私が体験した奇妙な出来事についてお話しします。
その日、私は冬の寒い夜、家の一軒家の寝室で入浴後に鏡を見つめていました。ふと、自分の右肩に目がいきました。そこには青い傷跡が、まるで何かに引っ掻かれたかのように浮かび上がっていたのです。
「お母さん、ちょっと来て!」
「なに?」
不安になって、私は母を呼び寄せました。まだ濡れた髪をタオルで拭きながら、私は自分の肩を指さしました。
「これ、どうしたの?怪我した覚えがないんだけど……」
母は少し驚きながらも、私の肩をじっくり見つめました。すると、彼女の顔に何かが閃いたような表情が浮かびました。
「これ、多分、あの時の痕じゃない?」
「え?何それ?」
「あなたがまだ幼い頃、近所の子供に引っ掻かれたことがあったでしょ。」
その言葉を聞いて、私の記憶が一瞬で戻ってきました。あの子は、幼稚園で一緒に遊んでいた、少し変わった子でした。私の記憶の中で、彼女はいつも私の後ろをついてきて、私の髪を触るのが大好きでした。
「そうそう、名前は確か、あの子だよね。いつも私の髪の毛をいじってた子。」
「そうね、あの子は少し変わってたから。」
その子の名前を思い出すと、当時の記憶が鮮やかによみがえりました。彼女は自分の指を噛んだり、私の髪を引っ張ったりしていました。まるで、私を自分の一部にしたいかのように。
ある日、幼稚園での出来事が突然思い出されました。私が青空の下で遊んでいると、彼女が私の肩を掴み、引っかかれたのです。痛みはほとんどなかったのに、その時の彼女の目が忘れられません。
「大騒ぎになったわ。あなたが引っかかれた時、周りの大人たちが慌ててたの。
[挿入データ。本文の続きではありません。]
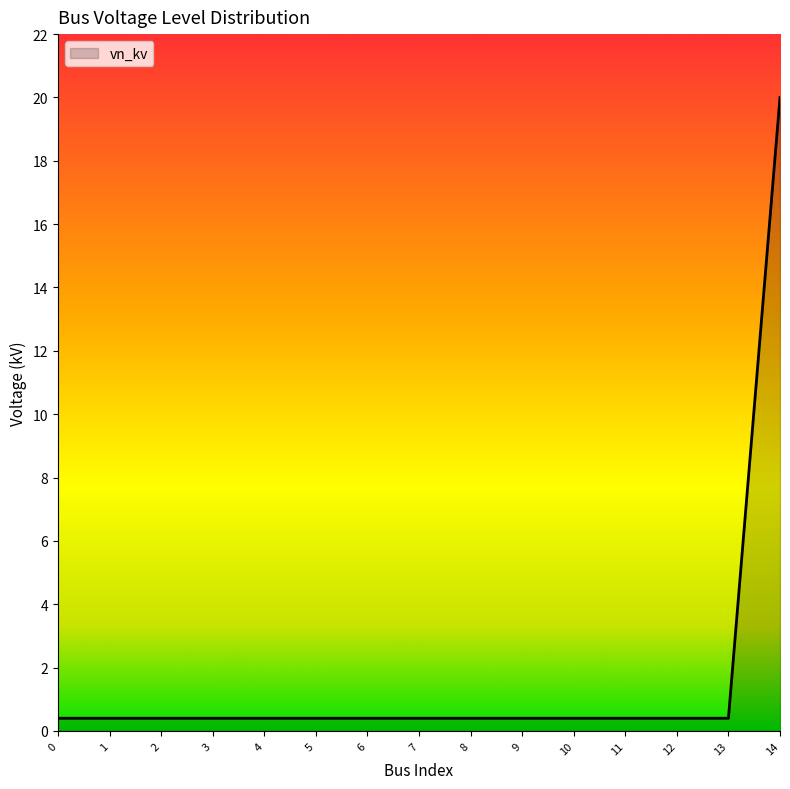

What is the sum of all values?

25.6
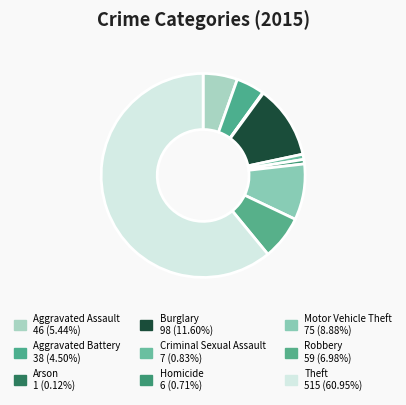

To the nearest percent, what is the average slice percentage?

11%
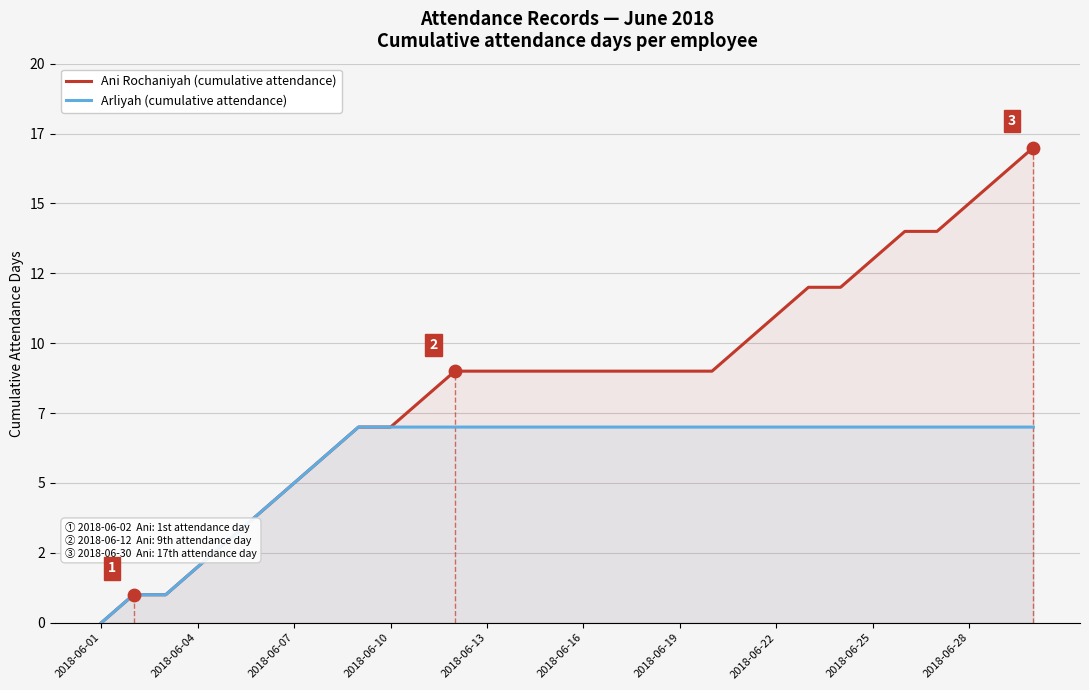

Which series contains the highest Y value?

Ani Rochaniyah (cumulative attendance)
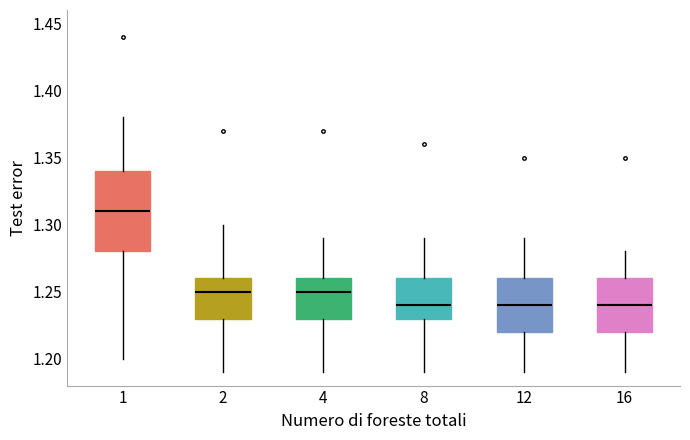

Reading left to right, read every box against the y-axis: the position of its median line, the range the box covers, and the ends of its whiskers. The values are not printed on the chart, so give them approximately, as read against the axis.

1: median 1.31, box 1.28 to 1.34, whiskers 1.20 to 1.38
2: median 1.25, box 1.23 to 1.26, whiskers 1.19 to 1.30
4: median 1.25, box 1.23 to 1.26, whiskers 1.19 to 1.29
8: median 1.24, box 1.23 to 1.26, whiskers 1.19 to 1.29
12: median 1.24, box 1.22 to 1.26, whiskers 1.19 to 1.29
16: median 1.24, box 1.22 to 1.26, whiskers 1.19 to 1.28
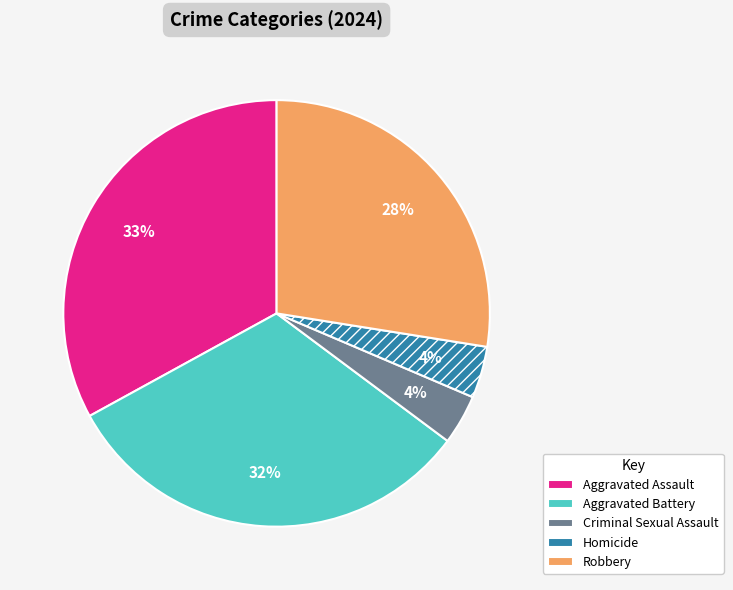

To the nearest percent, what is the difference between the largest and smallest slice percentages?

29%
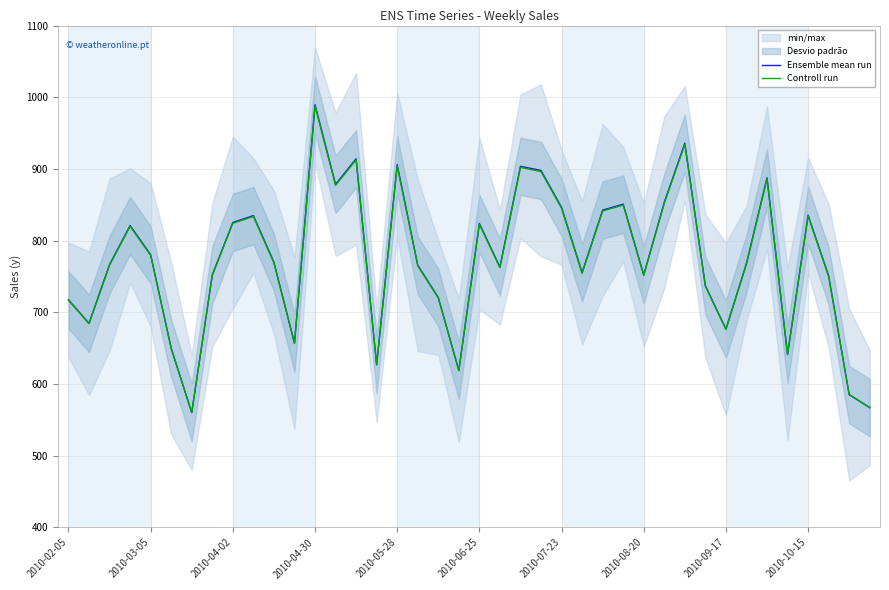

What is the value of the Controll run point at the 29th from the left?

751.4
」
「そうだったんだ。思い出した。」
「多分、あの傷は長い間隠れていたのかもね。お風呂で血行が良くなったから見えたんじゃないかしら。」
「そうかも……ずっと気づかなかっただけか。」
母の言葉に頷きながら、私は再度、肩に目をやりました。青い傷跡が、まるで彼女の思い出を残しているかのように感じました。あの子は、私のことをずっと好きだったのかもしれない。私の一部を引き剥がそうとしていたのかもしれない。
今でも、風呂上がりに鏡を見るたび、あの青い傷を思い出します。そして、思うのです。あの子は今もどこかで、何かを噛んでいるのだろうか。